Dubbed a "fertilized ACL" by the method's lead practitioner, Dr. Chad Lavender, the procedure injects a patient's own stem cells and bone graft into roughly 20-millimeter tunnels that surgeons drill into the tibia to reach the torn ligament inside the knee. An internal brace is strung over the damaged ACL and attached to bone to fortify the knee and hopefully quicken rehab.
By comparison, traditional ACL surgery typically requires a donor graft to replace the ligament, with small tunnels drilled into the bone above and below the knee to hold it in place.
Lavender has done the procedure over 30 times since Marshall Health developed it just over a year ago, and the results have been excitedly fruitful.
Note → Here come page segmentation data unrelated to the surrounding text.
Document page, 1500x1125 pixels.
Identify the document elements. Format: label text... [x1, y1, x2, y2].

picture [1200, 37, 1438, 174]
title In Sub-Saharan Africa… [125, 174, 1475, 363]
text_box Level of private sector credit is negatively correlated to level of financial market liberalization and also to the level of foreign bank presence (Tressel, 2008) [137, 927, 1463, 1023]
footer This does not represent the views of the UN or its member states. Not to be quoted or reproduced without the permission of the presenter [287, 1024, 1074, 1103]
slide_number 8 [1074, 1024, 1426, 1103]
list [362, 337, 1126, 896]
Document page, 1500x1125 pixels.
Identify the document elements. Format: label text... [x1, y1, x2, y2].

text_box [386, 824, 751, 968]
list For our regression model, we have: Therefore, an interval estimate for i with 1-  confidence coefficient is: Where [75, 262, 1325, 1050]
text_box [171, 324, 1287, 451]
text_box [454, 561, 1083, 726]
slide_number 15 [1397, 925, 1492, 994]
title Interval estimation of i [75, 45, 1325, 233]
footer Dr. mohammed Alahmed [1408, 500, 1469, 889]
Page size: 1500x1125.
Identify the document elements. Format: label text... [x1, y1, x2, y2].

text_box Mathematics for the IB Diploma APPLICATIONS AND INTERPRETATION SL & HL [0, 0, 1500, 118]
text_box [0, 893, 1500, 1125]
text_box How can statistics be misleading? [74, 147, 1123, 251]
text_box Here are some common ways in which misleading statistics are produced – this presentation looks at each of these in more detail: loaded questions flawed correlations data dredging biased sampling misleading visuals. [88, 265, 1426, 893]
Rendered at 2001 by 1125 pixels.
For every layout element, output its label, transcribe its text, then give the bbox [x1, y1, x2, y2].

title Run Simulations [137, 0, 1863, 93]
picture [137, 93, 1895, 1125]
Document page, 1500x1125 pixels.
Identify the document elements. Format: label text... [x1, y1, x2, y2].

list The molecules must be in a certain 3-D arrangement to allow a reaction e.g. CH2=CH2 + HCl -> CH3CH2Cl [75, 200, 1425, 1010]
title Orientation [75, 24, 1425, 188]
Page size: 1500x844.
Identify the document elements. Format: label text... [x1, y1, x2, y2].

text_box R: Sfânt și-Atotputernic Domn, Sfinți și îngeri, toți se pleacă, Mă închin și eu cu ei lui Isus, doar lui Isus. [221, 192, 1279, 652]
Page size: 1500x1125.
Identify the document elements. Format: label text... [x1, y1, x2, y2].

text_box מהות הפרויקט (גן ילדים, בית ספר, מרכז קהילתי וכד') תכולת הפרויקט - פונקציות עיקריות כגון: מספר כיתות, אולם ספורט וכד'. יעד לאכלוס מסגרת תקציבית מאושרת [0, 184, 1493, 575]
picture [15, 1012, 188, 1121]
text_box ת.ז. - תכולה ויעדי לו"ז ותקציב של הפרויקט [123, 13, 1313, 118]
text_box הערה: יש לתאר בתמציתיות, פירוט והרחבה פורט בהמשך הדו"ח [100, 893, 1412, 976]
The typical recovery time for the new procedure has instead been six to seven months, Lavender said, and patients have felt significantly less pain earlier in their rehab. The average patient pain score was 1.5 out of 10 at the two-week mark, and zero at six weeks — with many patients only taking painkillers immediately following surgery.
Lavender compared the new method with potting a plant, hence the "fertilized" term, with the mixture injected into the incision speeding recovery. Mixed to a putty-like consistency, the stem cell and bone graft mix is thought to protect the ACL grafts and increase vascularization by acting as a scaffold, while also speeding and bettering the graft's fusion to the bone.
"There are early advantages to fertilized ACL reconstruction, such as decreased pain," said Lavender, an assistant professor of orthopaedic surgery at the Marshall University Joan C. Edwards School of Medicine and lead author of the research. "And when this is combined with biologics, we may be able to accelerate rehabilitation and return to play more than previously anticipated."
So far it's proven safe with no increase in complication risk versus traditional ACL repair, but the operation is still under review — though Lavender's findings will be published for now a third time in a medical journal next month. The next step for Marshall Health to advance the technique would be to clear a three- to five-year clinical trial, which would call for around 100 local patients in the coming months.
"We're going to have to study this further for it to be implemented at a wide range, but the advantage here is that there is no increase in complication risk," Lavender said. "So that's going to make it more likely to catch on quick."
But as he flipped through the X-rays and MRIs from a handful of patients, Lavender already beamed with excitement as he recounted a handful of recovery stories.
The poster child for what a "fertilized ACL" could do became Reggie Jackson, an 18-year-old former St. Albans High School football player whose knee buckled and popped catching a screen pass against Nitro in September.
He wasn't medically cleared for the rest of the season, but the speed at which Jackson's abilities returned was astonishing. He walked at three weeks and jogged at five, he said over the phone Thursday. At eight weeks, he was playing pickup basketball, and at 10 weeks he could dunk again.
By that two-month marker, his ruptured knee was as strong or stronger than the operative one in all the tests they put him through, Lavender said.
Aaron Geething became a living comparison of the traditional versus the "fertilized" methods when he ruptured his ACL playing soccer in September. Three years earlier, the 36-year-old Charleston resident had torn the ACL in his other knee, which Lavender repaired then with the old technique.
But it was night and day comparing the two experiences, Geething recounted over the phone. His second recovery, with the new method, proved to be faster and less painful — requiring only one painkiller leaving the hospital followed by a few regular ibuprofen. That speed translated into his second round of physical therapy as well.
"That kind of confidence boost is what really gets people through their physical therapy," Geething said. "I was pushing them this time instead of them pushing me to do more reps or more weight."